Friday, 7 March 2008

Parallel Processing in Java EE 5

There are a number of options. It depends on your situation as to which is the right choice:

- Use JMS and message driven pojo's/beans

This is a strategy that is often used. You have a choice over whether you want to make the JMS persistent or not. If your JMS queue is not persistent and the server fails, you can lose messages and therefore some of your processing is not guaranteed to complete. So if you want guarantees that all the processing will be performed then you should make your queue persistent.

- Java 5 Concurrency API

The concurrency API is an addition in Java 5. It will allow you to execute work in parallel safely within a J2EE container, however, for typical Master/Worker pattern processing the API does expose you to more complexity than you need.

- Work Manager API - JSR 237

Weblogic has a work manager API (available in Weblogic 9). I like the API as it is clean and simple to use. If you are a J2EE purist however, and you want your J2EE to remain portable, then this is not for you.

- Java EE 6

Java EE 6 will include an evolved version of JSR 237. Doug Lea is working on this:

- Use Terracotta (or Gigaspaces) and distribute your units of work across JVM's. Grid products like these two seem to be gaining rapidly in popularity. The technology is being used in Investment banks where systems are processing high volumes of transactions per second and the technology seems to back the trend of scaling by having more processors doing the work (dual core, quad core etc.). Terracotta works by using bytecode instrumentation (basically taking your java class and inserting some extra logic to allow synchronization etc. across multiple JVM's). Terracotta supports the Master/Worker pattern to allow you to distribute your units of work across multiple JVM's.

- Use business process management software (JBPM / WS-BPEL) which provide parallelism. Webloigc Integration for instance allows you to define a 'flow' which is some processing that can be performed in parallel.

- Parallel processing frameworks like JPPF, Gridgain, Hadoop.

- Spring batch


Alex Miller said...

You could just not use JavaEE and use Terracotta instead... :)

pveentjer said...

A lot depends on the situation. There are a lot of parallel processing frameworks out there like JPPF, Gigaspaces, Gridgain, Hadoop etc. If you want to process batches and are using Spring, you could have a look at Spring Batch.

If you want to have more control you can design something yourself and have it clustered with a transparent distribution technology like Terracotta.

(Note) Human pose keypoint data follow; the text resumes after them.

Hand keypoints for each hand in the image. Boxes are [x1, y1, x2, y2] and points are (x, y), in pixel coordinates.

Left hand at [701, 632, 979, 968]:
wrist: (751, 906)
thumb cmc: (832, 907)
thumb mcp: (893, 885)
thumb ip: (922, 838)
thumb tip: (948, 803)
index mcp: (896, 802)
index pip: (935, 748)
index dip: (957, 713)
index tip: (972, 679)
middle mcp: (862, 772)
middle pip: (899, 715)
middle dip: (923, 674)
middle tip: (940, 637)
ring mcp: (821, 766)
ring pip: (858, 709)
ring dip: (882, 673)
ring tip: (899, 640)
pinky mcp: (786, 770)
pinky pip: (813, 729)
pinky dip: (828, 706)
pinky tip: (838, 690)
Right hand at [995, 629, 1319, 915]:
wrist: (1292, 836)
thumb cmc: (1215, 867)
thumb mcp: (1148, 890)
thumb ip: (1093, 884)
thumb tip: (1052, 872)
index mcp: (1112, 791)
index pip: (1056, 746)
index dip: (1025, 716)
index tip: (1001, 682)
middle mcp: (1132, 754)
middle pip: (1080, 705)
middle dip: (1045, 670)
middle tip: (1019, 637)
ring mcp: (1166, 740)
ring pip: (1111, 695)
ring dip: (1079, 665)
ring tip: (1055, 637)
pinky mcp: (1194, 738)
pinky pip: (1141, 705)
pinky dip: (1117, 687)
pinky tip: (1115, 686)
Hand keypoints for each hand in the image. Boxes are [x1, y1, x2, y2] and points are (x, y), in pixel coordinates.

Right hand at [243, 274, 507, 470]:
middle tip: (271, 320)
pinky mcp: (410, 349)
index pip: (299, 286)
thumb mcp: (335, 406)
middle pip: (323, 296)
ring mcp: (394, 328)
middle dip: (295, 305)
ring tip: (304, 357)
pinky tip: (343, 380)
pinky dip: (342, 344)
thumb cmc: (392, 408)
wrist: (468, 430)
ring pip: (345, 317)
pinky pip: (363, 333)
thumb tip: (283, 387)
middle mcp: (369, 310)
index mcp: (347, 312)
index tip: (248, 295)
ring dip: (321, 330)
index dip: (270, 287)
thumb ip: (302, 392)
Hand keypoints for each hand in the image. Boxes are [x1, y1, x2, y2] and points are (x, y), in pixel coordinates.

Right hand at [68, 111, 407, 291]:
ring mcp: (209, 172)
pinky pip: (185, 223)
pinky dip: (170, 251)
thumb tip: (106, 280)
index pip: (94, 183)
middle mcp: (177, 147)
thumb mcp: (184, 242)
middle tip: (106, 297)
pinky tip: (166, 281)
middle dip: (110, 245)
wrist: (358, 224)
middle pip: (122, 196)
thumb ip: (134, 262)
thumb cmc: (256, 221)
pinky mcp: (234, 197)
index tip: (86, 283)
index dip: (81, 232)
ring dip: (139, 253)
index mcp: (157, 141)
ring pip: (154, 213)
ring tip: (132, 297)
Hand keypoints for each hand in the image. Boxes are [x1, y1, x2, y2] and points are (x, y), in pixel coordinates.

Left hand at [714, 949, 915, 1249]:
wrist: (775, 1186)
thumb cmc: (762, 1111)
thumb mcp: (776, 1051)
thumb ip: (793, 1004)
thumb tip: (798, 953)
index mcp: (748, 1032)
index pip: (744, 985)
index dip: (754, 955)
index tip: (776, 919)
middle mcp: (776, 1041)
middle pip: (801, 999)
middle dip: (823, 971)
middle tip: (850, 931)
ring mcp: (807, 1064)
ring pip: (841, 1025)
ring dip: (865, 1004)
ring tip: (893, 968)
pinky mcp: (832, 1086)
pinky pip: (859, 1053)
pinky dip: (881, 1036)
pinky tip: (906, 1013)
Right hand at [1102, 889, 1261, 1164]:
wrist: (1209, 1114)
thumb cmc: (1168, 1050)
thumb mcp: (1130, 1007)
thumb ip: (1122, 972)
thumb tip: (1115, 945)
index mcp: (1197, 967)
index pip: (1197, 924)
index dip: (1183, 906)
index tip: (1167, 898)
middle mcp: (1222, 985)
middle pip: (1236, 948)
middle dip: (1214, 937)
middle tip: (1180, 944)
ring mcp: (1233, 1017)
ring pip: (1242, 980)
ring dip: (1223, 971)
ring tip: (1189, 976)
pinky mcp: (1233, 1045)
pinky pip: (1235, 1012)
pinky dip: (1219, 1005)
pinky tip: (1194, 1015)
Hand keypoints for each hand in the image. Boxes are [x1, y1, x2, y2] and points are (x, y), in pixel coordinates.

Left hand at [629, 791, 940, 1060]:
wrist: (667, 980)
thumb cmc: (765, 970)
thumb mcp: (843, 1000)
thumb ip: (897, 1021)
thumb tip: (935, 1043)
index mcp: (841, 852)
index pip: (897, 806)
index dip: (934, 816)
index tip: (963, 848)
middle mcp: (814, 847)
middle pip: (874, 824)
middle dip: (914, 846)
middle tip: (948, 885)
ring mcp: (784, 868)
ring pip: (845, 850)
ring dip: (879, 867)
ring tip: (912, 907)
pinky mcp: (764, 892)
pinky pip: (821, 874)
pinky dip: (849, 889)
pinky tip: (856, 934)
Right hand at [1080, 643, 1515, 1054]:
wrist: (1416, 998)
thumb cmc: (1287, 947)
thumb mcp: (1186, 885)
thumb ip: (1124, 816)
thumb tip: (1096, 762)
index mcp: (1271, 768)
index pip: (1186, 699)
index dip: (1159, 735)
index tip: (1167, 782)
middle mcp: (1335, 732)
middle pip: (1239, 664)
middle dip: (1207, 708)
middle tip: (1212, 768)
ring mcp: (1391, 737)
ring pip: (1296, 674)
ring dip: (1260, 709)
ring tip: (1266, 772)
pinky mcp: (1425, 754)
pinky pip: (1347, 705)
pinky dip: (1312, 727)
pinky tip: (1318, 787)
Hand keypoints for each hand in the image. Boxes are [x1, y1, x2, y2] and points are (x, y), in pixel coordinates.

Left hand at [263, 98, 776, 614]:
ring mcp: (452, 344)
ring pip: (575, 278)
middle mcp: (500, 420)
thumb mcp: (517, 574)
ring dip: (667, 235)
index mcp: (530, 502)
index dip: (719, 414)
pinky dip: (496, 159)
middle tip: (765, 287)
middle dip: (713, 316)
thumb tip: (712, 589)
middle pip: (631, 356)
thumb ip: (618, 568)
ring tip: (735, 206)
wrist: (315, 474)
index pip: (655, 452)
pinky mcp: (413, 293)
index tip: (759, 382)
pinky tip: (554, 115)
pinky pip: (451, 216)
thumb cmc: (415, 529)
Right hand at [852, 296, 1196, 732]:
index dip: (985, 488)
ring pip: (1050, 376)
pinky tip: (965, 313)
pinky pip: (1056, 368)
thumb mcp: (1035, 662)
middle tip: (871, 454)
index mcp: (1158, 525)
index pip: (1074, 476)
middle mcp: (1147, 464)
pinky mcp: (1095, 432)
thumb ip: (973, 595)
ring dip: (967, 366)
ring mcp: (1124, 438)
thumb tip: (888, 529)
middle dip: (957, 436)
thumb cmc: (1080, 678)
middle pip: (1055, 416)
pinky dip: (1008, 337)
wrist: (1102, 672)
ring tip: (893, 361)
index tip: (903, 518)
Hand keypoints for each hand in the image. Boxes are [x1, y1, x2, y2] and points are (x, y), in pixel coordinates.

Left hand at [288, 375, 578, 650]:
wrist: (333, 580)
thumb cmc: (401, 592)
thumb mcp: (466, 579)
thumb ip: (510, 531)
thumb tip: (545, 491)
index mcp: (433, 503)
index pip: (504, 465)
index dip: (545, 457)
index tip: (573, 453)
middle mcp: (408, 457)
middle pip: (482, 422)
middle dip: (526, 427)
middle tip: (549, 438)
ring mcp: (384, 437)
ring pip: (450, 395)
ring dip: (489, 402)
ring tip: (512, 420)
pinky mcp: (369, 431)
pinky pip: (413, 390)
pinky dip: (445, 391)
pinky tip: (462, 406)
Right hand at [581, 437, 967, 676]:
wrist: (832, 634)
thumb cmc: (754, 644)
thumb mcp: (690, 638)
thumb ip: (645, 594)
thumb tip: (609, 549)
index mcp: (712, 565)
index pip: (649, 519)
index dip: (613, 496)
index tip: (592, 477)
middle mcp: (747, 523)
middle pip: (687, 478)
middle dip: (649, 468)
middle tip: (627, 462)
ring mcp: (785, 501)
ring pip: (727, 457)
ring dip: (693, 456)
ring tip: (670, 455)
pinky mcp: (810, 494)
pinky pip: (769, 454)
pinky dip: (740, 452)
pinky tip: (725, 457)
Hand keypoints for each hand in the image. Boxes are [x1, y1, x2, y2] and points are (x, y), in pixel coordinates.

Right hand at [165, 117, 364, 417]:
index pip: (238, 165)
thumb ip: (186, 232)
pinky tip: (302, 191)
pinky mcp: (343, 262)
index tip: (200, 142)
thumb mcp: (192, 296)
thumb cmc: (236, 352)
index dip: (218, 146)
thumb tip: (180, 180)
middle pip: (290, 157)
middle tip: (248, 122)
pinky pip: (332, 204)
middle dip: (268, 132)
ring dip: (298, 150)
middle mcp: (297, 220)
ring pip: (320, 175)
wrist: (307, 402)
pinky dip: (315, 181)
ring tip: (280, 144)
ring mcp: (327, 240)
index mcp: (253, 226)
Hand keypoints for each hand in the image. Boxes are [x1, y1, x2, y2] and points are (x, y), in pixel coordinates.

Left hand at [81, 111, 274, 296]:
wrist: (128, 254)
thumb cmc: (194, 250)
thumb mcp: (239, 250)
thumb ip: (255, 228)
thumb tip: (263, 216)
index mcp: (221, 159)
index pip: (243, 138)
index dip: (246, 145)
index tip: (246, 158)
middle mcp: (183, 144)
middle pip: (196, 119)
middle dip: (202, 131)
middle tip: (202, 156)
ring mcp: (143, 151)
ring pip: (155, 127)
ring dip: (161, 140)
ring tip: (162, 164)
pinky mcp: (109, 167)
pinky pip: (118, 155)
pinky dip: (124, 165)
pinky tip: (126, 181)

I have used java.util.concurrent in combination with a (not very frequently accessed) database in quite a few enteprisy application and it certainly can do the job.

So it depends.

Chris said...

For Message processing (JMS) type scenarios, have you come across Spring's DefaultMessageListenerContainer? This builds on util.concurrent, but also can make use of the WorkManager API where available so that your threads can be executed as managed threads on recent WebLogic and WebSphere appservers.